The quiet, well-appointed office in the new glass-and-brick building next to the Towson Sheraton Hotel is upscale, even glitzy.
It's a sharp contrast to the usual, dreary unemployment office motif that Patrice Johnson, 41, an unemployed, college-educated secretary from Woodlawn, appreciates.
"It's different," she said. "The state unemployment office is very cold."
Diane Tracey, a Baltimore County job counselor, said the new office "is certainly nicer -- a beautiful facility."
After a two-month shakedown, Baltimore County's re-employment assistance center is holding an official ribbon-cutting opening today, amid a surprising rush of skilled, displaced workers who have already found their way to its door.
"I have been astounded at the number of people who have come through," Ellen Asplen, the director of the federally funded office, said yesterday. So far, 150 to 200 new people have come each month as a result of state employment office mailings, cable television ads and word of mouth.
Ms. Asplen said there are more and more white-collar and professional unemployed people whose specific skills are no longer in demand these days, despite the talk about a national economic recovery.
"Most people want to upgrade their skills," she said.
Everyone who comes into the office attends a mandatory orientation class, and seminars are available on stress management, resume writing, interviewing, marketing, money management and planning for retirement. The center also has job counselors, various computer services, fax machines and other help for those who want to prepare and transmit resumes and cover letters.
The county already operates several entry-level skill centers in Essex and Catonsville, but the new office is a bit more sophisticated -- aimed at highly trained unemployees whose jobs have disappeared.

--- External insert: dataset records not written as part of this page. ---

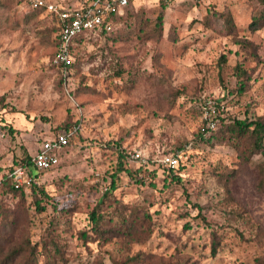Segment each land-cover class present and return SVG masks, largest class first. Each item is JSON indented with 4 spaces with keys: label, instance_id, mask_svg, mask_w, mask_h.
Segmentation results:
<instances>
[{
    "label": "rangeland",
    "instance_id": "obj_1",
    "mask_svg": "<svg viewBox=\"0 0 264 264\" xmlns=\"http://www.w3.org/2000/svg\"><path fill=\"white\" fill-rule=\"evenodd\" d=\"M46 1L67 7L90 0ZM260 8L258 0H131L113 31H88L75 41L64 75L52 60L55 17L47 9L32 14L29 0H0V201L17 218L3 225L0 217L4 252L29 236L42 264H117L137 252L139 264L264 260L262 156L248 162L228 141L202 135L207 99L217 103V126L222 117L264 116V26L250 29ZM237 38L254 42L257 55ZM240 62L250 73L243 92ZM75 121L80 129L59 164L39 174L45 209L33 204L32 183L24 185L25 200L7 192L3 180L16 161ZM174 151H183L182 165L167 173L159 159ZM120 165L113 197L148 210L153 231L147 239L95 240L90 213ZM112 200L100 210L110 211ZM48 236L60 241L62 258L43 248Z\"/></svg>",
    "mask_w": 264,
    "mask_h": 264
},
{
    "label": "trees",
    "instance_id": "obj_2",
    "mask_svg": "<svg viewBox=\"0 0 264 264\" xmlns=\"http://www.w3.org/2000/svg\"><path fill=\"white\" fill-rule=\"evenodd\" d=\"M261 8L254 14L253 20L250 23V29L256 31L264 26V0H258ZM131 0H129L128 4L125 8H128L130 5ZM33 7V6H32ZM34 12L32 14H36L37 11L35 10H43L46 9L45 6L41 7H33ZM122 17L121 14L115 13L112 16L113 21H118ZM227 25L229 30L235 29V23L233 19L230 17L227 21ZM105 33V31H101ZM58 33V27H57ZM82 35L78 36L76 40H79ZM58 35H57V42L56 46L58 45ZM237 43L247 49L250 50L251 56L254 57L258 53L257 45L245 39L237 38ZM222 61L226 62V56L223 55L221 58ZM54 64V63H53ZM58 67L61 72H63L62 67L54 64ZM72 67L71 65L66 66L67 72L70 71ZM236 74L238 77V89L239 91L243 92L248 88V81L250 80V73L249 70L244 68L242 62L236 65ZM64 74V72H63ZM79 124V121H75L71 125H65L63 129L69 130L73 125ZM60 131V130H59ZM58 130L55 132L57 133ZM205 132V131H204ZM203 132V133H204ZM54 133V134H55ZM202 135L208 137H217L216 142L220 141H228L233 146H235L241 156L245 158L248 162L257 155L262 156V161L258 162V169L261 174V179L259 181L258 187L261 191H264V116H256V117H245V118H233L231 120L226 119L225 117L221 118V122L218 124L216 129L212 130L209 134L204 133ZM77 137V133L72 137L70 140L69 145L74 141ZM179 152V151H174ZM32 155H27L18 159L16 164H19L24 161H31ZM182 161V160H181ZM180 163L176 167H167L164 169L165 172L176 171L182 165ZM121 164L123 163V159H120ZM15 164V165H16ZM14 167V166H13ZM13 167L10 169L12 170ZM123 166L120 165L118 167L116 173L113 175L112 182L109 184L107 189H109L105 194H103L97 201V206L95 209L90 213V219L92 223V231L94 234L93 239L102 238L105 241L111 240L113 238H123L129 239L135 236L142 237L147 239L148 236L152 233V228L150 227L151 222V214L148 210H144V207L141 206H133V205H123L121 201H118L113 197L114 189L116 187V176L118 172L123 170ZM3 185L7 189V192H13L16 196H21V199H26L25 188L20 187L16 188L13 183L12 176L10 172L6 173ZM31 193L34 198L33 204L36 206L37 210L42 212L45 209L44 204L42 203V199L44 196H48L47 191L43 187H39L36 183L31 184ZM113 199L111 202L108 203L110 211L105 213L102 209V205L108 200ZM21 210L28 211L29 207L22 206ZM14 210L7 209L6 206L0 201V217L4 218V224L10 225L17 221L16 216L14 215ZM205 220V218L203 217ZM49 235L55 232V229L49 228ZM212 242H211V251L213 254H216L219 246H220V228L213 229L211 232ZM83 236L85 238H91L88 231L83 232ZM4 231H2V226L0 225V255L4 256V263L5 264H42L40 263L38 256V248L39 243H31V239L29 236H26L24 240L19 243L15 244L14 246L10 247L7 252H4V245L3 241H5ZM8 240V239H7ZM55 237L48 236L47 239L42 243L43 248H45L47 252L50 254L55 253L56 256L63 257L62 255V248L61 244H59ZM44 250V249H43ZM54 251V252H53ZM42 253V252H41ZM141 252H137L134 255L128 256L124 261H121L117 264H139L142 262ZM258 264H264L263 259H258ZM165 264V263H160Z\"/></svg>",
    "mask_w": 264,
    "mask_h": 264
},
{
    "label": "built area",
    "instance_id": "obj_3",
    "mask_svg": "<svg viewBox=\"0 0 264 264\" xmlns=\"http://www.w3.org/2000/svg\"><path fill=\"white\" fill-rule=\"evenodd\" d=\"M29 1L33 7L45 6L56 19L59 43L52 60L54 64L62 67L64 75L67 74L66 66L73 62L72 47L75 39L88 31H105V33L113 31L115 27L113 14H122L129 2V0H90L79 6L65 7L46 0ZM217 108L214 99H207L202 103L206 122L205 132L208 134L217 127ZM5 126L6 123L0 112V137L5 135ZM79 129L80 123L73 125L69 130L61 129L41 142L30 162L27 160L14 165L10 171L14 186L20 188L26 183L39 184V174L59 164L61 151L69 145ZM133 156L140 157V153H134ZM159 160L167 167H176L183 160V151L164 153Z\"/></svg>",
    "mask_w": 264,
    "mask_h": 264
},
{
    "label": "crops",
    "instance_id": "obj_4",
    "mask_svg": "<svg viewBox=\"0 0 264 264\" xmlns=\"http://www.w3.org/2000/svg\"><path fill=\"white\" fill-rule=\"evenodd\" d=\"M39 146H40V145H39ZM39 146H38V148H39ZM38 148H37V149H38ZM36 151H37V150H36ZM36 151H35V152H36ZM35 152H34V153H32L31 155H34V154H35Z\"/></svg>",
    "mask_w": 264,
    "mask_h": 264
}]
</instances>
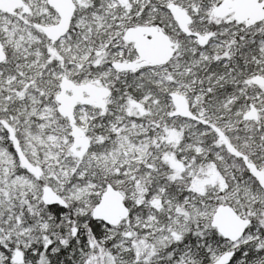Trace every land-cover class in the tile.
Here are the masks:
<instances>
[{
    "label": "snow or ice",
    "instance_id": "obj_1",
    "mask_svg": "<svg viewBox=\"0 0 264 264\" xmlns=\"http://www.w3.org/2000/svg\"><path fill=\"white\" fill-rule=\"evenodd\" d=\"M0 264H264V0H0Z\"/></svg>",
    "mask_w": 264,
    "mask_h": 264
}]
</instances>
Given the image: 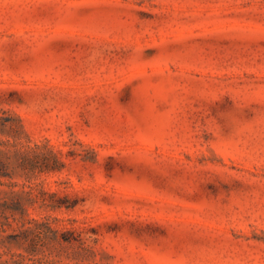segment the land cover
Segmentation results:
<instances>
[{"label": "rangeland", "instance_id": "obj_1", "mask_svg": "<svg viewBox=\"0 0 264 264\" xmlns=\"http://www.w3.org/2000/svg\"><path fill=\"white\" fill-rule=\"evenodd\" d=\"M0 264H264V0H0Z\"/></svg>", "mask_w": 264, "mask_h": 264}]
</instances>
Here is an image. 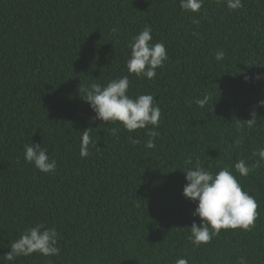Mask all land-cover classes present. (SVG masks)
I'll return each instance as SVG.
<instances>
[{
	"label": "trees",
	"instance_id": "obj_1",
	"mask_svg": "<svg viewBox=\"0 0 264 264\" xmlns=\"http://www.w3.org/2000/svg\"><path fill=\"white\" fill-rule=\"evenodd\" d=\"M242 2L230 10L226 0H204L189 13L179 0H0V264H264V165L247 176L233 167L251 165L264 147V107L255 108L256 126L237 127L264 100V0ZM146 25L170 57L151 80L126 66L128 43ZM122 75L130 96L158 102L155 148L145 147L148 129L94 121L82 99L85 86ZM205 96L201 108L194 99ZM88 127L98 142L82 158ZM29 142L56 159L54 173L25 162ZM189 157L233 170L258 205L251 231L222 229L191 243L188 227L199 218L182 195ZM36 223L56 228L60 254L5 261Z\"/></svg>",
	"mask_w": 264,
	"mask_h": 264
},
{
	"label": "clouds",
	"instance_id": "obj_2",
	"mask_svg": "<svg viewBox=\"0 0 264 264\" xmlns=\"http://www.w3.org/2000/svg\"><path fill=\"white\" fill-rule=\"evenodd\" d=\"M204 0H179V7L184 12L197 13L200 11ZM226 6L230 10H238L243 7L242 0H226ZM118 32L117 28L111 30ZM152 28L146 25L136 35H133L128 43L129 58L126 62L127 72L135 74L138 78L149 80L157 77V68H163L164 63L170 59L163 42L151 43ZM225 56L223 50L215 53V60L221 61ZM261 74H256L252 79L259 80ZM249 77L246 75L245 80ZM130 79L128 75L111 79L106 85L91 83L82 90L85 93L82 99L94 112L92 119L104 123L119 122L124 129L134 132L137 129H148L146 135L149 137L145 147L155 148V139L160 135L159 128L161 109L152 94H138L135 97L129 95ZM209 97L194 99L201 108L205 107ZM264 107V100L257 102L250 111V118L238 121V129L243 131L244 127L251 129L257 125L260 119L255 108ZM151 126V127H149ZM88 127L82 131L80 143V156L89 155V146L97 147L98 140H93ZM112 135L118 131L117 128L109 129ZM241 139L234 141L236 145ZM133 144H139V139L132 140ZM259 159L248 165L245 160H238L234 169L241 176H247L254 169L264 165V147L253 153ZM23 157L26 163L32 164L41 173H54L57 161L50 157L46 147L41 143H27L24 145ZM190 165V167H189ZM186 184L183 186L182 195L185 199L195 203L192 213L199 218V225L194 221L190 227L189 239L195 247L206 244L214 236L220 234L222 229H241L251 231L255 226L257 218V203L255 198L248 192L242 190L240 182L229 167L220 168L213 172L205 167L203 162L193 160L189 157L185 161ZM58 233L55 227H46L43 223L25 229L18 239L14 240L9 251L3 254V259L8 262L18 257H27L33 253H40L45 257L58 256ZM174 264H188L187 259L180 257ZM239 264H246L244 258H240Z\"/></svg>",
	"mask_w": 264,
	"mask_h": 264
}]
</instances>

Glen W. Golden, 34, of Owings Mills is among them. He lost his computer-related job at a health care information systems company in July. He was ready to move back in with his parents in New York when he got a letter from the state offering federally funded retraining arranged by the new Towson center.
Now he's working on an advanced computer certification course that he's sure will put him back to work. "This experience has re-established my belief in governmental effectiveness and follow-through," he wrote to John Wasilisin, director of county employment and training services.
Stephen J. Fauth, 42, was a first-time visitor yesterday. The father of three young children from Cockeysville was laid off by AAI Corp., a defense contractor, in May 1993. Since then he has worked as a temporary electronic technician for several companies. Now, he's out of work again.
"I figured I was set for life," he said of his former job at AAI, where he worked on drone aircraft that carry cameras over enemy lines and on the fuses of 500-pound bombs that explode after they penetrate a concrete bunker.
"Then Russia decided to take away our enemy," he said, and his job disappeared with the Cold War.
He was using the computer printer at the center yesterday to produce cover letters for his resume.
Barbara Parks, 50, of Timonium, lost her computer programming and analyst job Sept. 15 along with 40 other employees of the Farm Credit Bank of Baltimore.
Like the others, she attended the center's orientation and seminars, and uses the computerized job bulletin board, computer and printer for resumes. She's also looking for ways to reshape her mainframe computer skills.